▶ Requirement:
Every line below should come back exactly as written, though the pictures stay out.

▶ Task material:
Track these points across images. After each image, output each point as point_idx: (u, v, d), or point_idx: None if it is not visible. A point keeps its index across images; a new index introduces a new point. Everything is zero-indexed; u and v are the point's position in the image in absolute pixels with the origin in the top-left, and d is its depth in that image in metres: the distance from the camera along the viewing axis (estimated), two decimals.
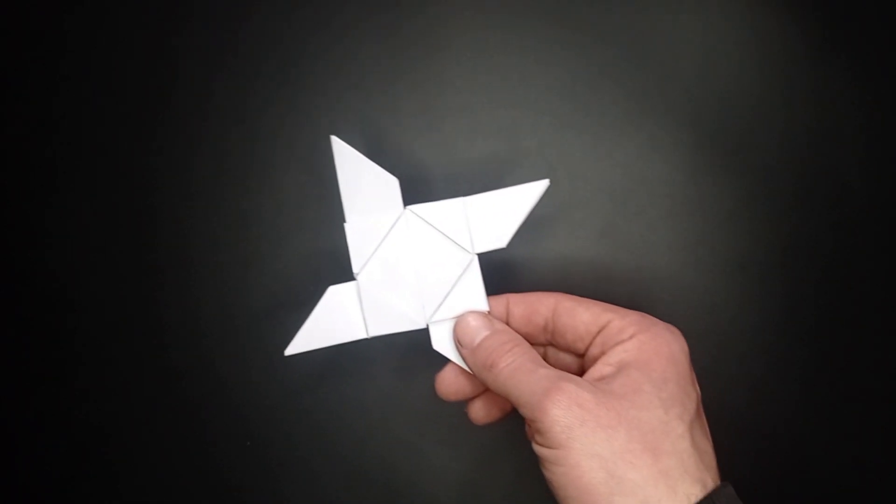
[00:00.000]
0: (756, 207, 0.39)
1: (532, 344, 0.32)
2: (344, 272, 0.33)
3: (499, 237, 0.32)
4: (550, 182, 0.37)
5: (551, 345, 0.33)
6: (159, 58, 0.39)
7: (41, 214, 0.39)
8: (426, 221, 0.32)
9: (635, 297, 0.38)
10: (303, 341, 0.32)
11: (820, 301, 0.39)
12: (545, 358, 0.34)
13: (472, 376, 0.32)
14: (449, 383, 0.33)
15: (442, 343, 0.32)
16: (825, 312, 0.39)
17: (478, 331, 0.31)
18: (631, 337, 0.30)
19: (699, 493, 0.26)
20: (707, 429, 0.30)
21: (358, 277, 0.32)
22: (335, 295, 0.32)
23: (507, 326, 0.32)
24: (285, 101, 0.38)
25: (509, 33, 0.38)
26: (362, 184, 0.32)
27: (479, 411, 0.34)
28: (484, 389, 0.33)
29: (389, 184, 0.32)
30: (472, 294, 0.32)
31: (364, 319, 0.32)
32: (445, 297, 0.32)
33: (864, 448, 0.39)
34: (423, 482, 0.39)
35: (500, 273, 0.36)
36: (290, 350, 0.32)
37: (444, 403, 0.39)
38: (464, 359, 0.32)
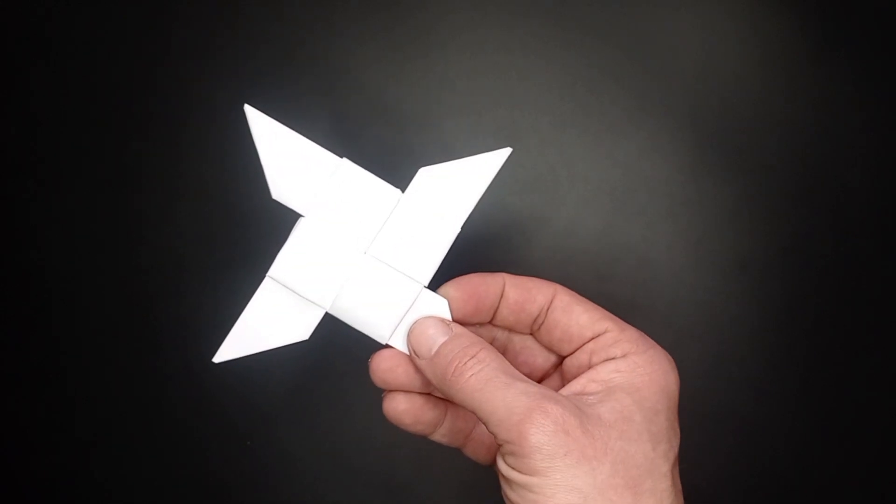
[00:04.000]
0: (756, 207, 0.39)
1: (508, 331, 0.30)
2: None
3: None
4: (551, 181, 0.37)
5: (530, 335, 0.30)
6: (154, 55, 0.39)
7: (31, 215, 0.39)
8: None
9: (635, 297, 0.38)
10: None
11: (820, 301, 0.39)
12: (509, 346, 0.31)
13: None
14: (385, 369, 0.29)
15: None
16: (825, 312, 0.39)
17: (435, 337, 0.27)
18: (625, 355, 0.27)
19: None
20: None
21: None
22: None
23: (467, 331, 0.28)
24: (283, 99, 0.38)
25: (509, 33, 0.38)
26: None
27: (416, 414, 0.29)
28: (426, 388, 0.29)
29: None
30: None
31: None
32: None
33: (863, 448, 0.39)
34: (423, 482, 0.39)
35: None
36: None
37: None
38: (421, 371, 0.28)
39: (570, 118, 0.38)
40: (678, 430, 0.27)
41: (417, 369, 0.28)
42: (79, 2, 0.39)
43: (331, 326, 0.38)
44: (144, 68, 0.39)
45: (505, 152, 0.29)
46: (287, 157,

▶ Result below:
Track these points across images. After each image, output each point as point_idx: (u, v, d), or point_idx: None if it is not visible. A point keeps its index across images; a new index introduces a new point. Everything is zero-indexed; u and v are the point's position in the image in absolute pixels with the origin in the top-left, and d is its depth in that image in metres: the distance from the camera along the viewing axis (estimated), two decimals.
[00:00.000]
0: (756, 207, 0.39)
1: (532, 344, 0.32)
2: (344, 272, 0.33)
3: (499, 237, 0.32)
4: (550, 182, 0.37)
5: (551, 345, 0.33)
6: (159, 58, 0.39)
7: (41, 214, 0.39)
8: (426, 221, 0.32)
9: (635, 297, 0.38)
10: (303, 341, 0.32)
11: (820, 301, 0.39)
12: (545, 358, 0.34)
13: (472, 376, 0.32)
14: (449, 383, 0.33)
15: (442, 343, 0.32)
16: (825, 312, 0.39)
17: (478, 331, 0.31)
18: (631, 337, 0.30)
19: (699, 493, 0.26)
20: (707, 429, 0.30)
21: (358, 277, 0.32)
22: (335, 295, 0.32)
23: (507, 326, 0.32)
24: (285, 101, 0.38)
25: (509, 33, 0.38)
26: (362, 184, 0.32)
27: (479, 411, 0.34)
28: (484, 389, 0.33)
29: (389, 184, 0.32)
30: (472, 294, 0.32)
31: (364, 319, 0.32)
32: (445, 297, 0.32)
33: (864, 448, 0.39)
34: (423, 482, 0.39)
35: (500, 273, 0.36)
36: (290, 350, 0.32)
37: (444, 403, 0.39)
38: (464, 359, 0.32)
[00:04.000]
0: (756, 207, 0.39)
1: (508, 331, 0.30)
2: None
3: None
4: (551, 181, 0.37)
5: (530, 335, 0.30)
6: (154, 55, 0.39)
7: (31, 215, 0.39)
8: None
9: (635, 297, 0.38)
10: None
11: (820, 301, 0.39)
12: (509, 346, 0.31)
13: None
14: (385, 369, 0.29)
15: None
16: (825, 312, 0.39)
17: (435, 337, 0.27)
18: (625, 355, 0.27)
19: None
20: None
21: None
22: None
23: (467, 331, 0.28)
24: (283, 99, 0.38)
25: (509, 33, 0.38)
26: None
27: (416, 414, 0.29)
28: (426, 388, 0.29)
29: None
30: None
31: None
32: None
33: (863, 448, 0.39)
34: (423, 482, 0.39)
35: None
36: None
37: None
38: (421, 371, 0.28)
39: (570, 118, 0.38)
40: (678, 430, 0.27)
41: (417, 369, 0.28)
42: (79, 2, 0.39)
43: (331, 326, 0.38)
44: (144, 68, 0.39)
45: (505, 152, 0.29)
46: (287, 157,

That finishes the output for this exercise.